For many enterprises, increasing trade barriers and deglobalisation are complicating the business environment. What began as a trend to move production facilities away from the manufacturing powerhouse of China on cost grounds was turbo charged by the covid pandemic and a rise in geopolitical tensions. The resulting approach of diversifying production, known as the China Plus One strategy, demands relocation that is making business more difficult and costly for many entrepreneurs. Some profit from the disruption. But what holds true across the board is that a restructuring of global supply chains is underway, and showing no sign of letting up.

Supply-chain regionalisation will likely continue to gather momentum.

The stringent controls adopted by China during the covid pandemic revealed the risks of a globalised supply-chain system focused on low costs that depended heavily on Asian (especially Chinese) manufacturers. Businesses had already started moving some production away from China prior to the pandemic, largely on cost grounds, with Vietnam and Bangladesh proving popular alternative locations in low-tech activities such as some production assembly and the textiles sector. This trend was broadened and accelerated by the imposition in 2018 of tariffs and other trade barriers on China, with the aim of pressing it to change trade practices. Heightened geopolitical tensions between the US and China have increased even further the incentives for firms to reduce their dependence on China and to distribute production across multiple suppliers and regions.

By diversifying their supply-chain networks so that they are less China focused, multinational corporations (MNCs) hope to build resilience and to hedge against future shocks. Some MNCs now require their suppliers to relocate production outside China. Hence, what began as a natural, cost-driven economic trend is now more politically driven. This leaves suppliers in an awkward position: the MNCs they supply are increasingly demanding they relocate, but doing so is expensive.

Annual growth of US total trade with its major trading partners

Sources: Caldara and Iacoviello (2022); Hassan and others (2019); NL Analytics, Inc.; Global Trade Alert database; and IMF staff calculations.

India is becoming a popular production location for MNCs, especially in the consumer electronics sector. For suppliers, however, some aspects of doing business in India – bureaucratic hurdles, complicated compliance and tax systems, and logistical challenges – can prove burdensome. Regardless, the upshot of the increasingly politically driven pressures on business is a growing trend toward supply-chain regionalisation — a process that involves reorganising manufacturing into smaller, more localised blocks.

The ASEAN (Association of Southeast Asian Nations) countriesare a major beneficiary.

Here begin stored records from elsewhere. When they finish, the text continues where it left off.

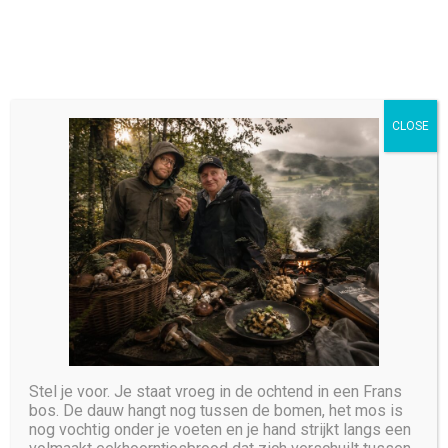
CLOSE
Portfolio Masonry 2
HOME
PORTFOLIO MASONRY 2
Stel je voor. Je staat vroeg in de ochtend in een Frans
bos. De dauw hangt nog tussen de bomen, het mos is
Always Great
nog vochtig onder je voeten en je hand strijkt langs een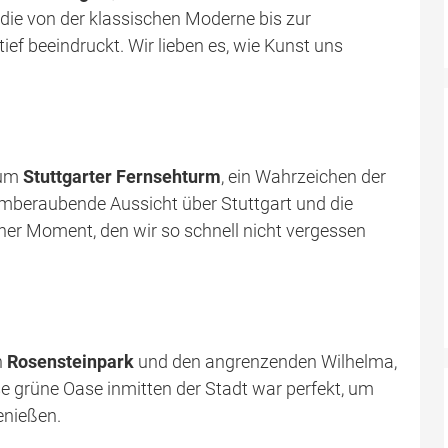
ie von der klassischen Moderne bis zur
ief beeindruckt. Wir lieben es, wie Kunst uns
zum
Stuttgarter Fernsehturm
, ein Wahrzeichen der
emberaubende Aussicht über Stuttgart und die
er Moment, den wir so schnell nicht vergessen
n
Rosensteinpark
und den angrenzenden Wilhelma,
e grüne Oase inmitten der Stadt war perfekt, um
enießen.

Another relocation destination is Mexico, which offers tariff-free access to the US. By moving production closer to their home market, US corporates may lower shipping costs and better supervise production quality. At the same time, China’s vast and growing consumer market will likely encourage businesses to maintain or even to grow their presence there. As a result, China will likely remain a top global manufacturing powerhouse, with some of the more labour-intensive industries being replaced by higher value-added sectors.